[The task]: Transcribe each entry so that nothing differs from the original.

(Dataset entries)
-- Opening Marker --
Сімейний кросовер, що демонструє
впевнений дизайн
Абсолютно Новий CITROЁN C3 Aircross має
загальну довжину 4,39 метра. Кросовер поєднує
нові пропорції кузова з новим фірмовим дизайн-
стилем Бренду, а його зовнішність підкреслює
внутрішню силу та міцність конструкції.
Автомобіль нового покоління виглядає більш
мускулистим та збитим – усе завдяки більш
-- Closing Marker --
[Exercise answer]:
Сімейний кросовер, що демонструє
впевнений дизайн
Абсолютно Новий CITROЁN C3 Aircross має
загальну довжину 4,39 метра. Кросовер поєднує
нові пропорції кузова з новим фірмовим дизайн-
стилем Бренду, а його зовнішність підкреслює
внутрішню силу та міцність конструкції.
Автомобіль нового покоління виглядає більш
мускулистим та збитим – усе завдяки більш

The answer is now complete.